* _Text_:

30 bis 40 junge Leute, die es wohl gezielt auf Einsatzkräfte abgesehen hatten – so stellte sich die Silvesternacht in Bonn laut Ermittlern dar.
„Angriff! Knall sie ab, Bruder!“Anklage zeichnet schockierendes Bild der Silvesterkrawalle in Bonn
Böller, Silvesterraketen und Steine - in der Silvesternacht 2022/23 haben sich Polizisten und Feuerwehrleute im Bonner Stadtteil Medinghoven massiven Angriffen ausgesetzt gesehen. Etwas mehr als ein Jahr später hat nun ein Prozess gegen sieben Angeklagte begonnen, die an den Krawallen beteiligt gewesen sein sollen. Vor einer Jugendstrafkammer des Bonner Landgerichts wurde ihnen am Dienstag Landfriedensbruch, tätlicher Angriff und Widerstand gegen Einsatzkräfte sowie versuchte Körperverletzung vorgeworfen.
Zum Prozessauftakt kündigten die Verteidiger an, dass ihre Mandanten sich zunächst nur zu ihrer Person äußern wollten. Einlassungen zur Sache wurden für einen späteren Verhandlungstag angekündigt. Nur ein Angeklagter, ein 34-Jähriger, will sich schweigend verteidigen.
Silwesterkrawalle: Angeklagte sind zwischen 18 und 34 Jahren
Die nun angeklagte Gruppe setzt sich aus zwei 18 Jahre alten Jugendlichen, vier Heranwachsenden bis 21 Jahre und dem 34-Jährigen zusammen. Fünf weitere mutmaßlich Beteiligte an den Krawallen sollen später in einem zweiten Prozess vor Gericht stehen.

* _Aufgabe 1_: Zitieren Sie aus dem Artikel über die Bonner Silvesterkrawalle wortgetreu die Stelle von „30 bis 40 junge“ bis einschließlich „versuchte Körperverletzung vorgeworfen.“.
* _Aufgabe 2_:
Beantworten Sie anhand des Artikels über die Bonner Silvesterkrawalle folgende Fragen:
(a) In welchem Bonner Stadtteil wurden Polizisten und Feuerwehrleute angegriffen?
(b) Wie alt ist der Angeklagte, der sich schweigend verteidigen will?
(c) Wie viele weitere mutmaßlich Beteiligte sollen in einem zweiten Prozess vor Gericht stehen?
* _Aufgabe 3_: Führen Sie den Artikel über den Prozess zu den Bonner Silvesterkrawallen im Anschluss an seinen letzten Satz weiter.

* _Angezeigte Informationen_:
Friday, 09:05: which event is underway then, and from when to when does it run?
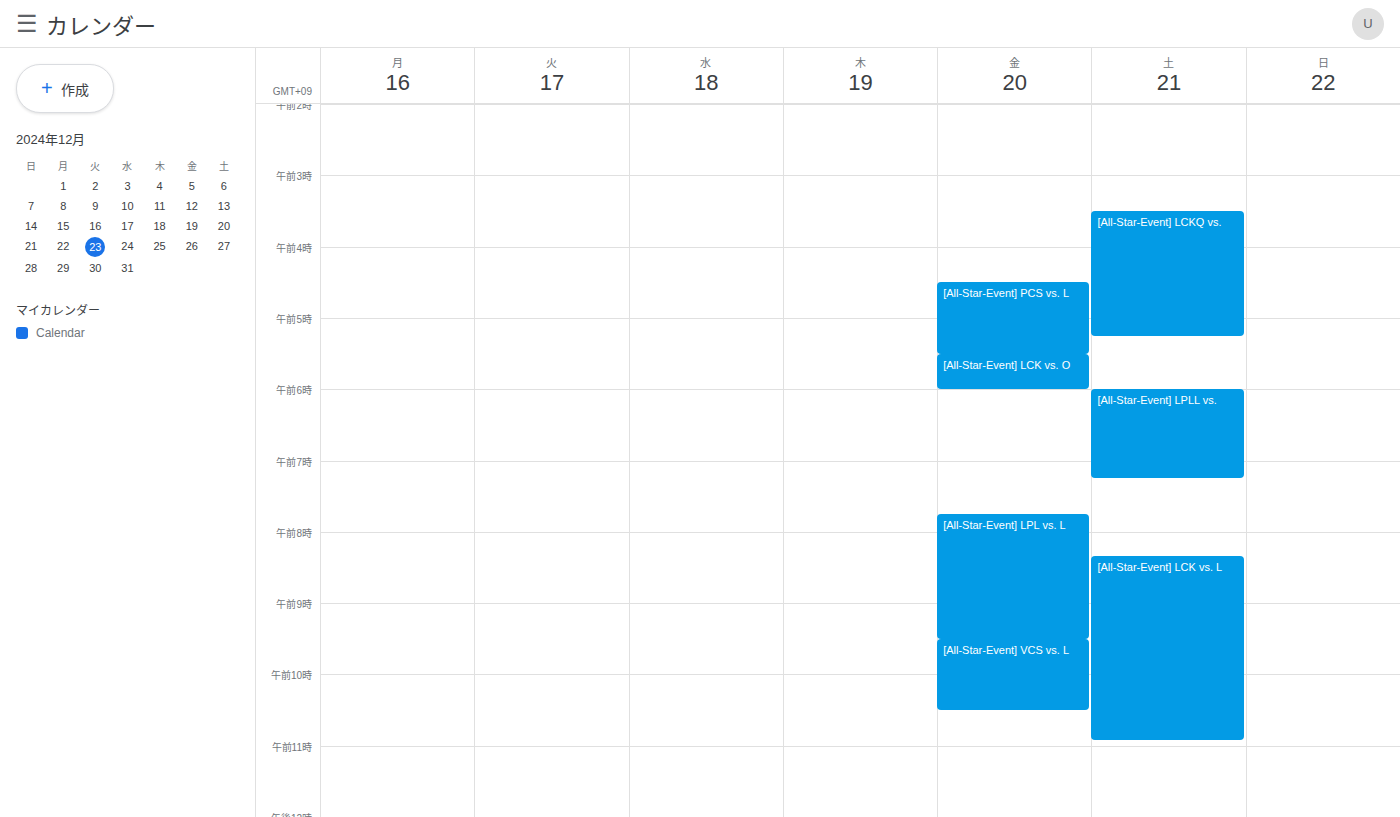
"[All-Star-Event] LPL vs. L", 07:45 to 09:30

* _Lösung 1_:
30 bis 40 junge Leute, die es wohl gezielt auf Einsatzkräfte abgesehen hatten – so stellte sich die Silvesternacht in Bonn laut Ermittlern dar.
„Angriff! Knall sie ab, Bruder!“Anklage zeichnet schockierendes Bild der Silvesterkrawalle in Bonn
Böller, Silvesterraketen und Steine - in der Silvesternacht 2022/23 haben sich Polizisten und Feuerwehrleute im Bonner Stadtteil Medinghoven massiven Angriffen ausgesetzt gesehen. Etwas mehr als ein Jahr später hat nun ein Prozess gegen sieben Angeklagte begonnen, die an den Krawallen beteiligt gewesen sein sollen. Vor einer Jugendstrafkammer des Bonner Landgerichts wurde ihnen am Dienstag Landfriedensbruch, tätlicher Angriff und Widerstand gegen Einsatzkräfte sowie versuchte Körperverletzung vorgeworfen.

* _Lösung 2_:
(a) Medinghoven
(b) 34 Jahre
(c) Fünf

* _Lösung 3_:
Die Staatsanwältin geht - laut Anklage - davon aus, dass sich die jungen Leute über Messenger-Dienste zu dem Angriff auf die Polizei verabredet hatten. Vorbild soll der französische Spielfilm „Athena“ gewesen sein, in dem es - ausgelöst durch den gewaltsamen Tod eines Jungen - um soziale Unruhen im Vorort einer französischen Großstadt geht, einem sozialen Brennpunkt, wie es auch der Bonner Ortsteil Medinghoven ist.
Anklage zeichnet verheerendes Bild der Silvesternacht in Bonn-Medinghoven
Die verlesene Anklage zeichnete ein verheerendes Bild der damaligen Silvesternacht. Die Einsatzkräfte wurden demnach gezielt attackiert, nachdem sie wegen eines Brandes von Müllcontainern in den Bonner Ortsteil gerufen wurden. Sechs Polizeibeamte und die Besatzung eines Tanklöschfahrzeugs der Feuerwehr hätten unerwartet einem Pulk von 30 bis 40 jungen Leuten gegenüber gestanden, aus deren Reihen Gegenstände auf die Einsatzkräfte geflogen seien.
„Angriff, Angriff! Knall sie ab, Bruder!“, sollen die Randalierer - mit Sturmhauben vermummt und verschanzt - gerufen haben. Die Situation sei so brenzlig geworden, dass der Einsatzleiter den Rückzug befohlen habe.
Angeklagte machten betroffenen Eindruck
In ihren ersten Aussagen am Dienstag machten die jungen Angeklagten einen eher betroffenen Eindruck. Die meisten besuchten in Medinghoven Kindergarten und Schule, sind in Ausbildung oder auf Berufssuche und fast alle Mitglieder im örtlichen Fußballclub. Fast alle wohnen auch noch bei den Eltern. Die meisten haben nach eigenen Angaben Erfahrung mit Marihuana.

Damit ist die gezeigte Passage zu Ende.